The brothers’ parents, Emma Guadalupe Cuellar Lopez and Luis Antonio Gamez Martinez, and their children were detained Feb. 25 after immigration authorities took the family into custody, Castro said. According to a relative and a girlfriend who organized a GoFundMe for the family, the family had been checking in regularly with immigration authorities as instructed before the Feb. 25 detention.
U.S. Immigration and Customs Enforcement had detained the family through a sequence that included separate facilities: Castro said two younger boys and their parents were released Monday from a family detention center in Dilley, while Antonio was released Monday by ICE from a detention center in Raymondville. Castro said Antonio’s release was part of an “ensemble” effort and said he continued to push for the Dilley facility to close.
The detention drew support from elected officials including Republicans. De la Cruz, a Republican congresswoman representing McAllen, said after Antonio’s release that she challenged colleagues to work together on “new enforcement policies” that secure the border while making communities safer and providing “common sense” changes.

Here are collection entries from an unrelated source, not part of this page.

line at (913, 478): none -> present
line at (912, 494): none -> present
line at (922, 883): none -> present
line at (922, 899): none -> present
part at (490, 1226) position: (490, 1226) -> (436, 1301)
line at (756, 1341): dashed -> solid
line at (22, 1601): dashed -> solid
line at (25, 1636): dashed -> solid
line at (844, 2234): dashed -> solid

McAllen’s Republican mayor, Javier Villalobos, said he supported the family and continued to advocate for “responsible pathways for law abiding individuals who want to contribute to our economy, support their families, and become productive neighbors in McAllen.”
Other lawmakers also characterized the detention decision as excessive. U.S. Rep. Adriano Espaillat, a New York Democrat and chair of the Congressional Hispanic Caucus, called the family’s detention “outrageous.” Castro said the Dilley facility’s population had fallen from about 1,100 people in January to about 450, including about 100 children.

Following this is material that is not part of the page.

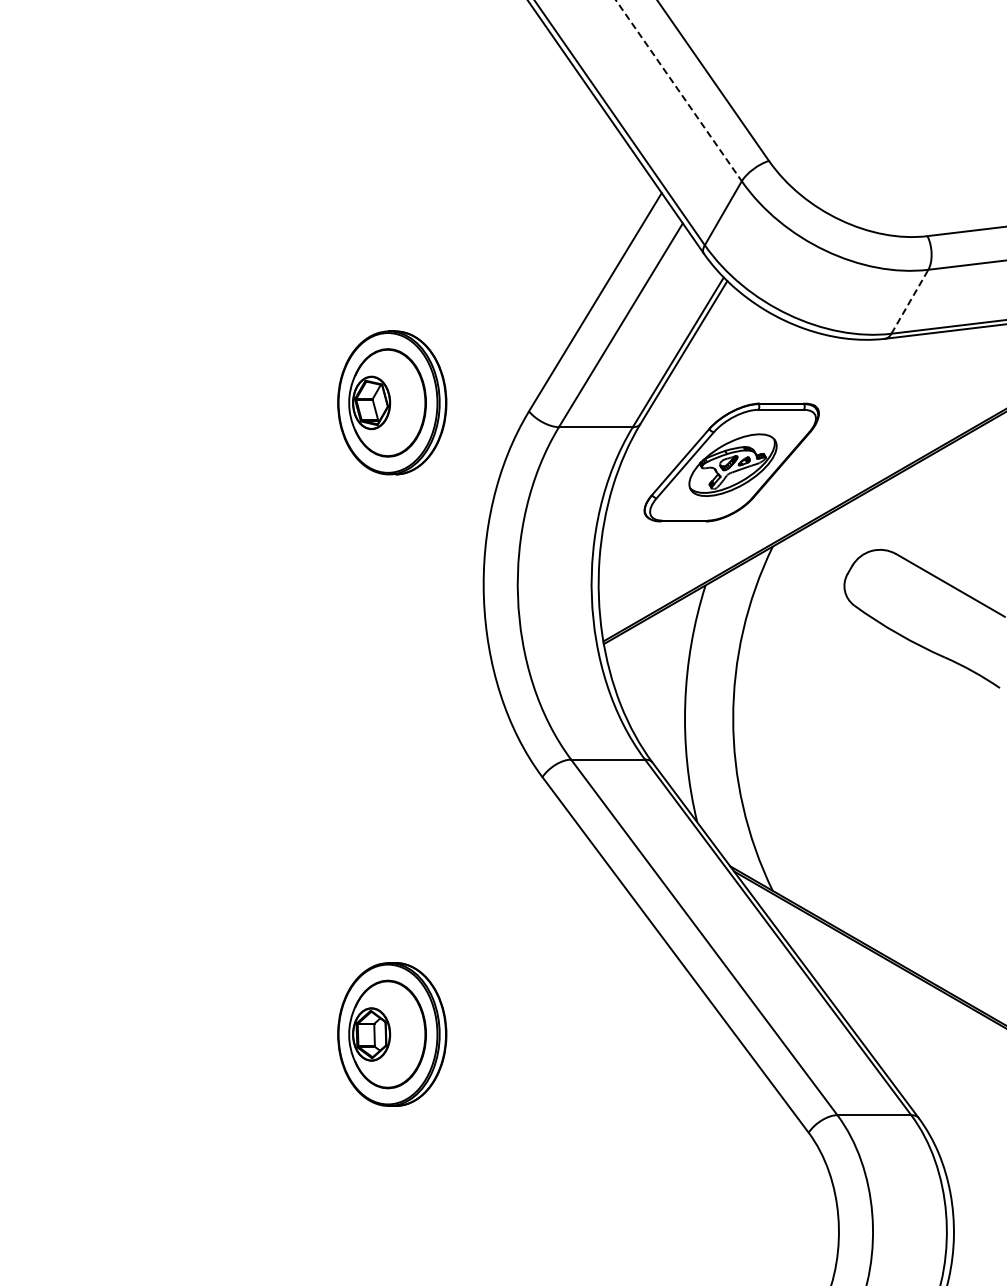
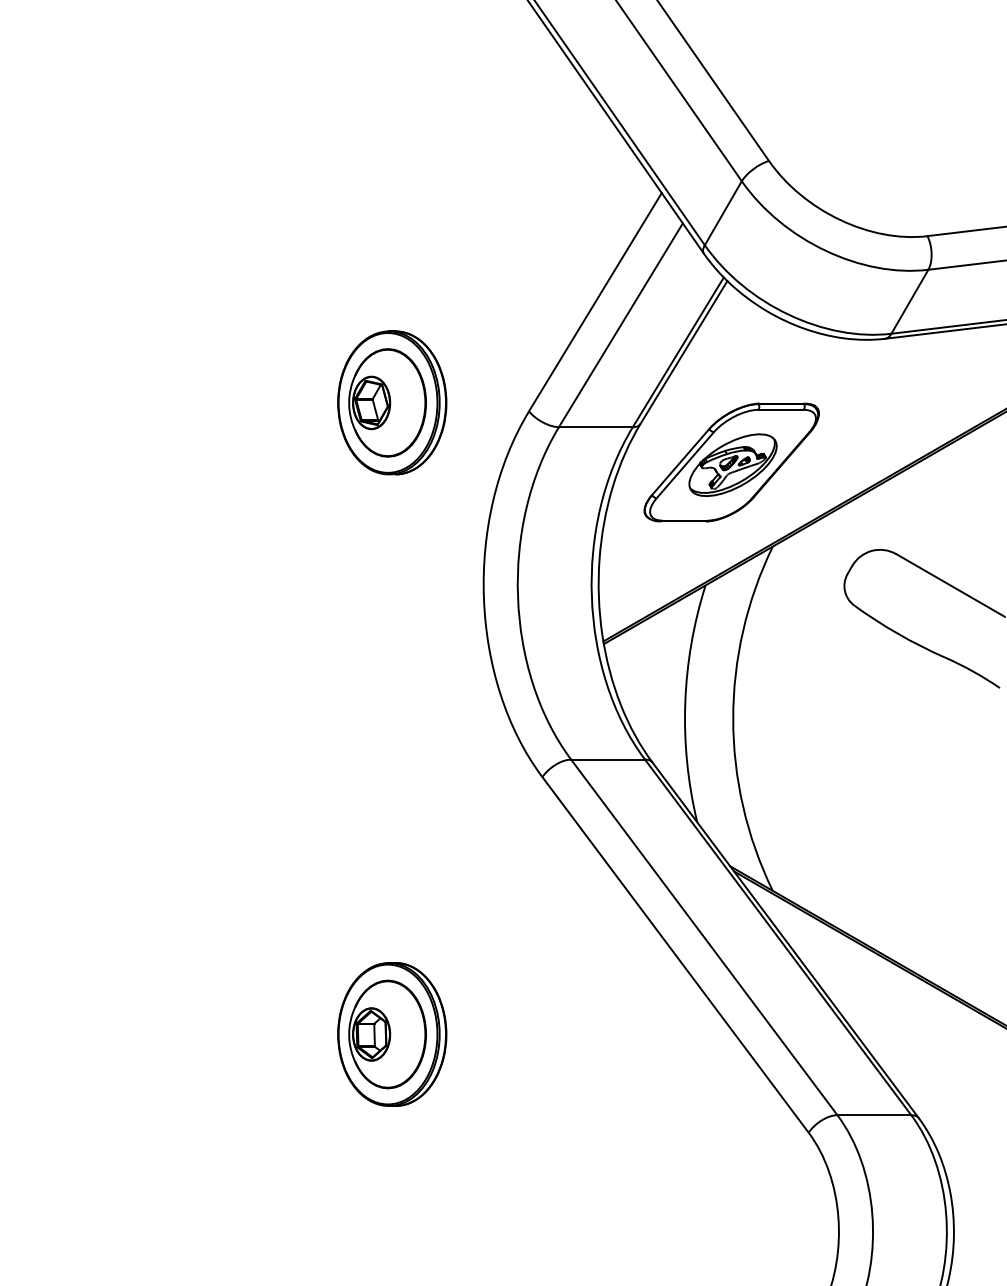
line at (679, 90): dashed -> solid
line at (909, 301): dashed -> solid
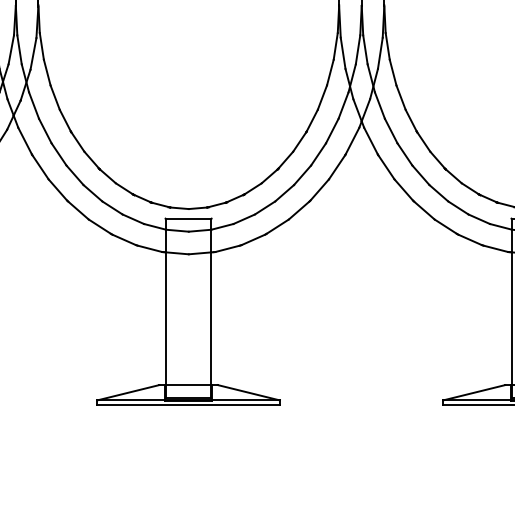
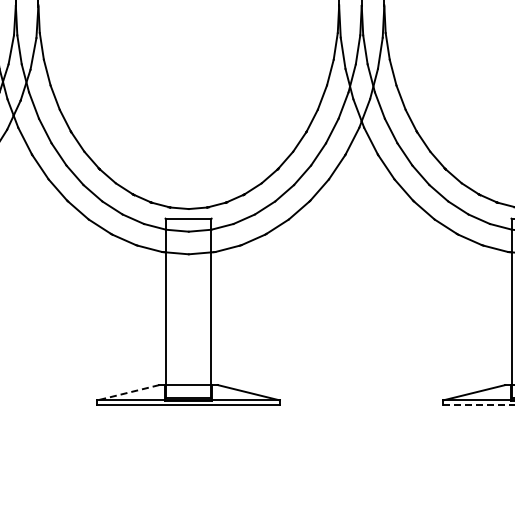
line at (127, 392): solid -> dashed
line at (479, 404): solid -> dashed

The dispute over the family’s entry and immigration status also fueled criticism. The Department of Homeland Security said the parents were arrested and “chose” to bring their three children, and it said they entered the U.S. illegally in 2023 near Brownsville, Texas. Efrén C. Olivares, an attorney with the National Immigration Law Center representing Antonio, said the family entered lawfully through the CBP One app, which Olivares described as a legal pathway, in 2023.
Olivares said Antonio was released after attorneys filed a parole request with ICE, which ICE granted, and Olivares said attorneys did not need to ask for a judge’s order. The AP report said the family is from Mexico, had sought asylum in the U.S., and was going through immigration proceedings.

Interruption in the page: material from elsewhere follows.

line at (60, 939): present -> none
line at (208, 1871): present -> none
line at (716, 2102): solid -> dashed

Before their detention, the brothers were prominent members of the McAllen High School Mariachi Oro band, which has visited the White House, performed at Carnegie Hall and won eight state championships. The mariachi directors visited the family held in Dilley earlier Monday. Alex Treviño, the mariachi director, and Neri Fuentes, the assistant director, said the younger boys had been concerned about losing their ability to play while detained—Treviño said they worried that their fingers “weren’t going to work, because they don’t have instruments.”
Fuentes said Antonio, who recently won first chair for trumpet in a state competition, had planned to graduate high school this year and attend college, with aspirations to become a music educator. Castro said his continued push for the Dilley detention center to close followed the family’s separation and the criticism that followed their detention.